Summarize the forum thread in two sentences.

____ Given passage

Diesy, if you wanted to come back with me after the meet and stay Saturday night at mine you'd be more than welcome, if you could find a way to travel back from Watford on the Sunday?  bet your head is exploding with all the different possible combinations of travel now!!

GGx


----------



## winky77

Diesy ......my PM came up an error ?!?! I will try again when back on laptop later but in meantime can you PM me your number instead & I can then text or call.


----------



## loobyloo_london

Cem et all, I'm really sorry but I wont make it to the meetup. I'm having (unplanned) guests arriving at the weekend & I can't leave them. I'm really sad that I'm missing this wonderful opportunity but hope there will be plenty more. 

I look forward to reading all about it.

LLL xxx


----------



## lulumead

Have a lovely time everyone - sorry not to make it but am looking forward to seeing the pics...especially of Roo's three     as well as all the other LO's


xx


----------



## Diesy

GG & Winky   with awesome solutions!

Cem - I'm trying to email you, inbox is full.  Just trying to sort dog sitter before I sort a flight and confirm.  Don't want get upgraded to troublemaker so very happy to phone hotel and be blonde and email you at the same time once I am sorted.  I hope this is okay, I am sort of getting there slowly  .


----------



## Diesy

PS  Cem my email did draw attention to your awesome organising!  Well done, my list would look very different if left in charge.


----------



## suitcase of dreams

Cem - pandaeyes PMd me (your inbox full) - she can't make it so if not too late pls take her off the list
thanks!
Suitcase 
x


----------



## Amittai

Hi peeps and  
just wanted to say have fun.. i wish i could come but I am off to Brno today for an emby transfer tomorrow, woot woot!! 

  
but next time.. and  thanks to the super organisors of this, even though i'm not coming along it is a warm feeling to know this is happening  

happy dayzzz.. ps - Diesey please go if you can!!


----------



## RichmondLass

Ladies
I have some items I'm selling for a couple of pounds each I'll bring with me - I'll post on the single parenting board RLx


----------



## RichmondLass

Ladies
I have a few things I can bring with me for sale for a couple of quid:
Size 18m - 24m NWOT navy and white cotton cardigan, French make - suit boy or girl
Toddler funky neck pillow for travelling - boy or girl
Thomas the Tank engine gilet
Clarks 6.5F boys light brown shoes in box, hardly worn
Unused but unboxed dummies inc Avent glow in the dark ( I took them out to sterilise but then decided to stop using them).

And I'll want a bit more for the following:
Medela 'comfort' breast pump things - used once and sterilised. A better design than the standard ones.

________
____ Dataset content

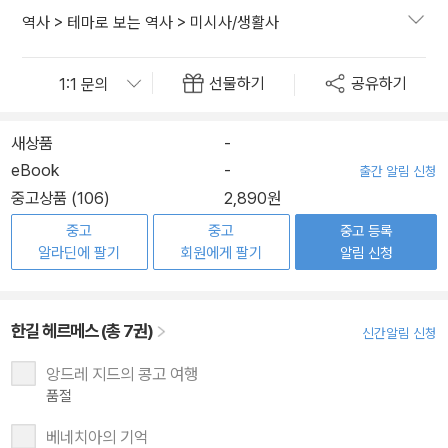
역사
>
테마로 보는 역사
>
미시사/생활사
선물하기
공유하기
새상품
-
eBook
-
출간 알림 신청
중고상품 (106)
2,890원
중고
중고
중고 등록
알라딘에 팔기
회원에게 팔기
알림 신청
한길 헤르메스 (총 7권)
신간알림 신청
앙드레 지드의 콩고 여행
품절
베네치아의 기억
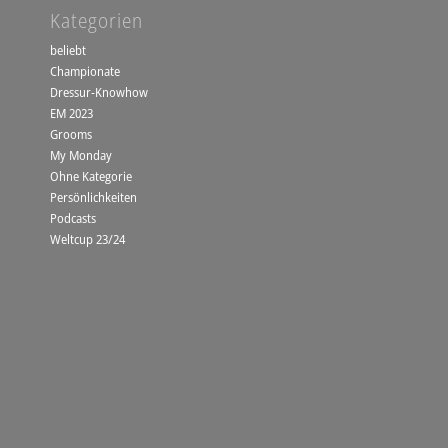
Kategorien
beliebt
Championate
Dressur-Knowhow
EM 2023
Grooms
My Monday
Ohne Kategorie
Persönlichkeiten
Podcasts
Weltcup 23/24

________

Your response: Members plan a meetup: GG offers Diesy a place to stay on the Saturday night, and Diesy works on finding a dog sitter and booking a flight before confirming. Several members, including loobyloo_london, lulumead and Amittai, say they can't come, and RichmondLass lists baby and toddler items to bring along and sell.